但宗族文化也面临兴衰分化的挑战。福建省某县的宗族发展状况差异明显,宗族活动往往围绕族中领头人和族产展开,如果领头人去世且后继乏人,相关活动很快就会减少甚至停止;新中国成立后,多数宗族资产在多次制度变迁中流失,物质基础薄弱;只有部分祠堂或族产被列为文物或保护单位,在政策支持下得到修缮和保留,这类宗族才能维持较为稳定的活动,节庆、祭祖等事务仍按原有方式开展。
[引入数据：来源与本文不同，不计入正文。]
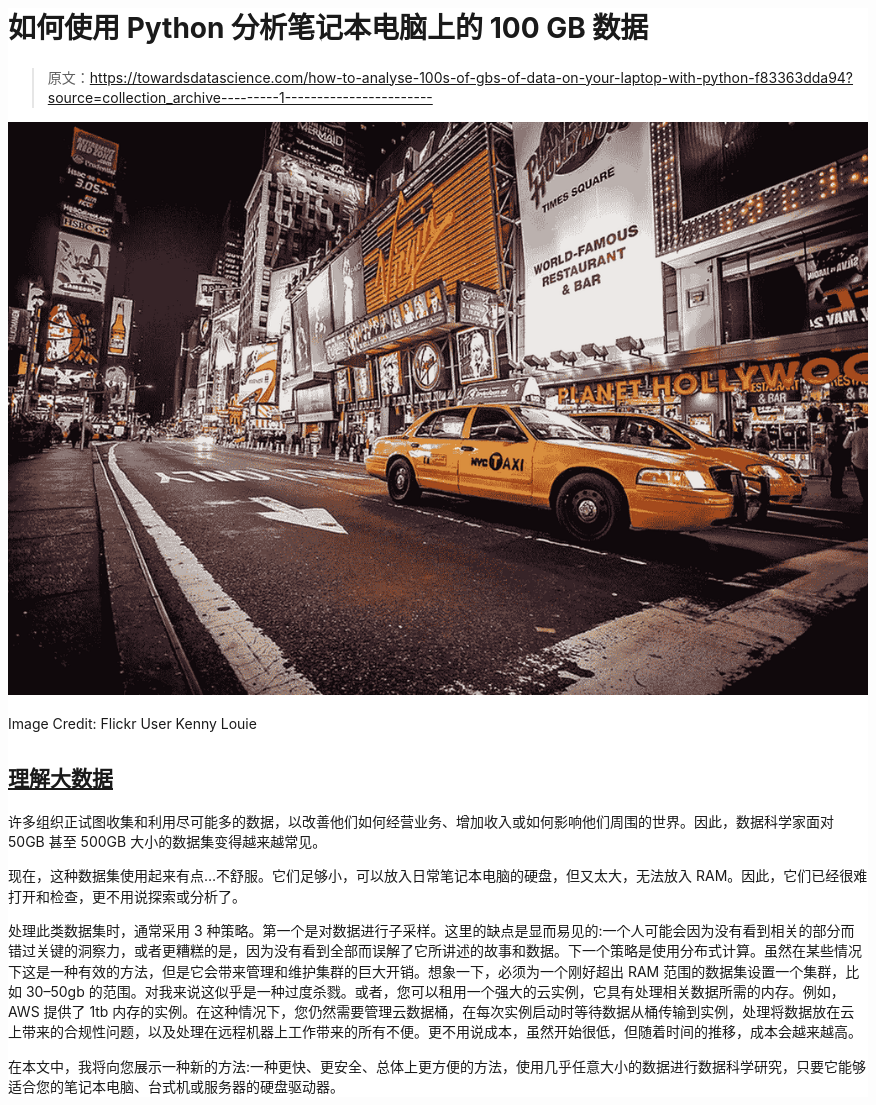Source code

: # 如何使用 Python 分析笔记本电脑上的 100 GB 数据

> 原文：<https://towardsdatascience.com/how-to-analyse-100s-of-gbs-of-data-on-your-laptop-with-python-f83363dda94?source=collection_archive---------1----------------------->

![](img/3f76b27ff00e23468ee75e283425a5a5.png)

Image Credit: Flickr User Kenny Louie

## [理解大数据](https://towardsdatascience.com/tagged/making-sense-of-big-data)

许多组织正试图收集和利用尽可能多的数据，以改善他们如何经营业务、增加收入或如何影响他们周围的世界。因此，数据科学家面对 50GB 甚至 500GB 大小的数据集变得越来越常见。

现在，这种数据集使用起来有点…不舒服。它们足够小，可以放入日常笔记本电脑的硬盘，但又太大，无法放入 RAM。因此，它们已经很难打开和检查，更不用说探索或分析了。

处理此类数据集时，通常采用 3 种策略。第一个是对数据进行子采样。这里的缺点是显而易见的:一个人可能会因为没有看到相关的部分而错过关键的洞察力，或者更糟糕的是，因为没有看到全部而误解了它所讲述的故事和数据。下一个策略是使用分布式计算。虽然在某些情况下这是一种有效的方法，但是它会带来管理和维护集群的巨大开销。想象一下，必须为一个刚好超出 RAM 范围的数据集设置一个集群，比如 30–50gb 的范围。对我来说这似乎是一种过度杀戮。或者，您可以租用一个强大的云实例，它具有处理相关数据所需的内存。例如，AWS 提供了 1tb 内存的实例。在这种情况下，您仍然需要管理云数据桶，在每次实例启动时等待数据从桶传输到实例，处理将数据放在云上带来的合规性问题，以及处理在远程机器上工作带来的所有不便。更不用说成本，虽然开始很低，但随着时间的推移，成本会越来越高。

在本文中，我将向您展示一种新的方法:一种更快、更安全、总体上更方便的方法，使用几乎任意大小的数据进行数据科学研究，只要它能够适合您的笔记本电脑、台式机或服务器的硬盘驱动器。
地方民俗则在坚守中焕发新活力。云南省普洱市某县,年三十的“赶街”几乎成为年前的固定仪式,其意义不仅在于采购年货,更在于通过走街串巷、与人群相遇来“进入节庆”。街面上,专门售卖甘蔗的小商贩随处可见,甘蔗既是年节食物,也是“仪式之物”——过年期间门边必放置两棵,寓意“节节高”;由于当地拉祜族、佤族、傣族等少数民族春节期间有跳歌习俗,民族服饰店与乐器店也格外热闹,春节在地方习俗与民族文化中被具体化、赋予独特意义。新疆石河子市,近年来借助红色文化资源,在传统节日依托文化街区与网红打造打卡点,春节期间举办系列打卡活动和烟花燃放活动,旧工厂街区、军垦广场等年代感地标成为老年群体的活动场所,商场则吸引中青年群体,线上线下联动,让城市年味一年比一年浓。
(三)代际传承:文化记忆的延续与断裂
乡土文化的代际传承呈现出“核心记忆延续、具体实践断裂”的特征。山东省青州市某村,堂姐家孩子的“百岁”仪式上,长辈们逗弄小孩时,会自然而然讲起父辈乃至自己出生时的往事,新生儿成为家庭情感和代际记忆的联结器,传统的生命礼仪成为传承家庭史、维系代际情感的重要载体。河南省济源市某村,除夕下午全村出动到各自祖坟给去世的祖辈烧钱放鞭炮,路上谈论着祖辈在世时的事情,让每个家庭都产生“我们感”和“自己人感”,祖先记忆在节庆仪式中得以延续。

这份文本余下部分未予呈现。